Being a recent IS grad though (well... ok, so I'm an oddball because it is my 2nd degree and I've been in the industry for 15 years) we didn't even mention Novell except as an option, meaning we had no study time needed on it. We did hit Linux and Unix and Windows fairly heavily though...
I just recently hired a new helpdesk tech, who had graduated from Oklahoma State fairly recently. OSU is a long-time Novell customer (interesting history there, too), and Novell products were not foreign to my new tech. He used them to support about four different entities on-campus, in addition to getting exposure during classes. I think it depends a little on where you go, but the broader point is that it shouldn't.
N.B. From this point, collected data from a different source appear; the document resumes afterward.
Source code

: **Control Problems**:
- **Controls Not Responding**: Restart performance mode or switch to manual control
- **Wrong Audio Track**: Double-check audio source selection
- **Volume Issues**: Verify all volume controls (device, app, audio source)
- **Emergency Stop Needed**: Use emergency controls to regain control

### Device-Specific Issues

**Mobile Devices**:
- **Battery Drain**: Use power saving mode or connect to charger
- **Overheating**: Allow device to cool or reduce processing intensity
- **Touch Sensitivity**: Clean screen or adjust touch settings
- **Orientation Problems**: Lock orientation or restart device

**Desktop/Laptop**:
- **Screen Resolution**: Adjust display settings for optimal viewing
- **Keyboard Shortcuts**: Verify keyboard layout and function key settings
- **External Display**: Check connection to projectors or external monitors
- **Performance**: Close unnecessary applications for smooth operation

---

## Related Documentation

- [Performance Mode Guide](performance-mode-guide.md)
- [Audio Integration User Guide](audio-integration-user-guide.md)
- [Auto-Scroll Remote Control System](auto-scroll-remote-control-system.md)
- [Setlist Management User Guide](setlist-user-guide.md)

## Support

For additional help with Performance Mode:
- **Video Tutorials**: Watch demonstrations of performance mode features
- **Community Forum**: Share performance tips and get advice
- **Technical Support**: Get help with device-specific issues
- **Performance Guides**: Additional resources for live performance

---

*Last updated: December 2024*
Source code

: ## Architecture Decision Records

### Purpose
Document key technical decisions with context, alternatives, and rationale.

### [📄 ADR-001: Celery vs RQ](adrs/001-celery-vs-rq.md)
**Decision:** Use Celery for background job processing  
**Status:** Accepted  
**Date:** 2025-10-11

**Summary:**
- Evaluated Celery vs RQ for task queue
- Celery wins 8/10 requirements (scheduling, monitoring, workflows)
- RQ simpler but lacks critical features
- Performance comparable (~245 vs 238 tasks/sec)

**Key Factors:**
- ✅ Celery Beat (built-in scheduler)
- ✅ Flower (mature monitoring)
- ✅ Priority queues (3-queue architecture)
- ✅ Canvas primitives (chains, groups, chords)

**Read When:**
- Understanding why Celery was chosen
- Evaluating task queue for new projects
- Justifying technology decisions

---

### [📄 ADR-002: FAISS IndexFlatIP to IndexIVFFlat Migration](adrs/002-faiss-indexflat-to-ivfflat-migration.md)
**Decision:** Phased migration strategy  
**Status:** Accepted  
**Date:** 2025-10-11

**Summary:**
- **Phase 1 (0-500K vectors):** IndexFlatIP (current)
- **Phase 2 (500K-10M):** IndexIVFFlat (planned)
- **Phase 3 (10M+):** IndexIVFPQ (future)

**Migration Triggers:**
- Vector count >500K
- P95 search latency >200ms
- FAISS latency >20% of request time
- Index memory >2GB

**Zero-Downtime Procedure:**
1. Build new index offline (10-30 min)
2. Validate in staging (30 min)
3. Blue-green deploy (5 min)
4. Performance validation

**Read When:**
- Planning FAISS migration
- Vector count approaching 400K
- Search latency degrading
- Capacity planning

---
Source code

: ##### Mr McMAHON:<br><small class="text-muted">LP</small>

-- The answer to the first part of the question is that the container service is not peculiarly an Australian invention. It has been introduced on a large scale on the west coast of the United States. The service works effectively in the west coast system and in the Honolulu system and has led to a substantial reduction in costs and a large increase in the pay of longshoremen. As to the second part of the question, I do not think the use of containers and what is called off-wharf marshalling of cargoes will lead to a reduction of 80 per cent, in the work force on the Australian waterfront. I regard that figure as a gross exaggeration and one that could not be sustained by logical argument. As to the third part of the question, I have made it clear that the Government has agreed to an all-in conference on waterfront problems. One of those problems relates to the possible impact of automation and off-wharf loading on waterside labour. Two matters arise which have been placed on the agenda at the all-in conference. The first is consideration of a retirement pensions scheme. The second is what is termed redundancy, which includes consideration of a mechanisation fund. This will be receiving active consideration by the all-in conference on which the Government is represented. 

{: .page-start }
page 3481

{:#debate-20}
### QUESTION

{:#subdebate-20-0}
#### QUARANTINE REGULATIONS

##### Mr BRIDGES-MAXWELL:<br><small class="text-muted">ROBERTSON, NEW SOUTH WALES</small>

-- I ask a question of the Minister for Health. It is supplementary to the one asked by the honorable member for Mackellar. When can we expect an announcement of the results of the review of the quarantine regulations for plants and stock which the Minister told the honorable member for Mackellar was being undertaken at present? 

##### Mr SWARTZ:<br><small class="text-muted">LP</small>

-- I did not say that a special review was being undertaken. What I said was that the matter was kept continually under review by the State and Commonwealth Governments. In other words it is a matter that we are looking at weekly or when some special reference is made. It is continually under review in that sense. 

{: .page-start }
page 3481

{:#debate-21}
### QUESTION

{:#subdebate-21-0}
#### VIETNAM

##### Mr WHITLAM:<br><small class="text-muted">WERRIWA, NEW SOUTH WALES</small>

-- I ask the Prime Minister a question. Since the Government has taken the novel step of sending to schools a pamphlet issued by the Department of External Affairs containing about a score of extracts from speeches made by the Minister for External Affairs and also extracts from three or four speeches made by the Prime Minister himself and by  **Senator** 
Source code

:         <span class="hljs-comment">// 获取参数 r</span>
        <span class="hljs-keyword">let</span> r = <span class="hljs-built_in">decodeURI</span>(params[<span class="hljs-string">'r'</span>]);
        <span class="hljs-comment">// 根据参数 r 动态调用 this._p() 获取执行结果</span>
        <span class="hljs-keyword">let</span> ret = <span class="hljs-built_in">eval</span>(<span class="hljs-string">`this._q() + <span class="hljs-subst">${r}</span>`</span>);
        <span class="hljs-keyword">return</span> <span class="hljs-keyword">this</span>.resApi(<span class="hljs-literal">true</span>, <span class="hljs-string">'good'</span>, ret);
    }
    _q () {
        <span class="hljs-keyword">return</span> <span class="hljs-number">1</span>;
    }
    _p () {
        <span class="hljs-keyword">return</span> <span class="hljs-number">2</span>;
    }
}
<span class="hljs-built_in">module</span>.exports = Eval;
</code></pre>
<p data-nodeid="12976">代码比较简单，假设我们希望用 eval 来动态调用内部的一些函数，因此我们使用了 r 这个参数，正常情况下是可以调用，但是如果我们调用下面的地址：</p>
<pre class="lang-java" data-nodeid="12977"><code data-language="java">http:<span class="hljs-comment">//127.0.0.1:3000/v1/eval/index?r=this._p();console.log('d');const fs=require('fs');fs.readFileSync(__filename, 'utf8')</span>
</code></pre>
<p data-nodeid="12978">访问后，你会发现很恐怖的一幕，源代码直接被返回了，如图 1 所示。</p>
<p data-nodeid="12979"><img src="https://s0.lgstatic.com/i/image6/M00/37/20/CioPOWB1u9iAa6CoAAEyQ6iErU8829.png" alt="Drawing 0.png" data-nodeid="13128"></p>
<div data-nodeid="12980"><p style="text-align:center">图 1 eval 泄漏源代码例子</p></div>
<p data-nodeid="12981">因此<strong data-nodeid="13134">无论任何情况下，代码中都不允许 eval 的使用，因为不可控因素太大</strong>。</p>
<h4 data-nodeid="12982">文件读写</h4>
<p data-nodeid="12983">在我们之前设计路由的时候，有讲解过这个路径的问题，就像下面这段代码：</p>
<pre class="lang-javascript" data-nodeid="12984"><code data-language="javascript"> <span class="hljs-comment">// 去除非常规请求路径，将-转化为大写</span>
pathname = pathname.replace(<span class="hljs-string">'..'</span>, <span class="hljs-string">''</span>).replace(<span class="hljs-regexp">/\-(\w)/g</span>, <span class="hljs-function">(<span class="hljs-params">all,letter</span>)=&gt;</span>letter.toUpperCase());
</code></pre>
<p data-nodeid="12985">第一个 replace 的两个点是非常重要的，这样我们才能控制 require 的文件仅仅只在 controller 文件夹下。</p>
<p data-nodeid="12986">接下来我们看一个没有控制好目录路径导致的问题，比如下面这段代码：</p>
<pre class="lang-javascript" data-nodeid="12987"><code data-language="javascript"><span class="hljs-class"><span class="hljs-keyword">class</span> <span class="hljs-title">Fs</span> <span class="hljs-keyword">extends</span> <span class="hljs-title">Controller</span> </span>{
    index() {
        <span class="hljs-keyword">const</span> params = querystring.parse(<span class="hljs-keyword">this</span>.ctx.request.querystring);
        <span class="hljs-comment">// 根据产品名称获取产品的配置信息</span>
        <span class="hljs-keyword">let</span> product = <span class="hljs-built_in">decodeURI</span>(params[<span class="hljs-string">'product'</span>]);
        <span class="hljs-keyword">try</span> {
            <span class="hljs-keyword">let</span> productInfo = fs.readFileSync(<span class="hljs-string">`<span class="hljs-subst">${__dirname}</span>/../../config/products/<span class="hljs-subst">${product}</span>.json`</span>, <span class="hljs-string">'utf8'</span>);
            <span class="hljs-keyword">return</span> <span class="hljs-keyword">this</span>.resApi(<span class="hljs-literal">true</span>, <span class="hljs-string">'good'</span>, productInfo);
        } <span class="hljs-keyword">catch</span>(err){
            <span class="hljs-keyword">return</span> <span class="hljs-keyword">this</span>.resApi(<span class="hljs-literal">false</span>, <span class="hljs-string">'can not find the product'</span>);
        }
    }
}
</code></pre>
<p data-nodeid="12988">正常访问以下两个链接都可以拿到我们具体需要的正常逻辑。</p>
As a former Novell channel partner (distribution), independent consultant/trainer, Novell Consultant and now a Novell customer, I have to agree with you.
One of Novell's most successful endeavors, Novell Education, also nearly sowed the seeds of Novell's destruction. What should have been primarily a marketing tool became such a successful profit center that Novell made it difficult for those not involved with the program to provide training and support. Novell pretty much invented the leveraged training channel, a model that was soon emulated by Cisco, Microsoft and others.
Novell Press, although not quite the same profit center as Education, suffered from similar problems.
I also agree about the need to provide a greater degree of included support for the complex products sold by Novell. If no one understands them they won't buy them. A little missionary work, while it would cut into short-term profits, would go a long way. This is especially applicable to moving clients from NetWare to OES Linux.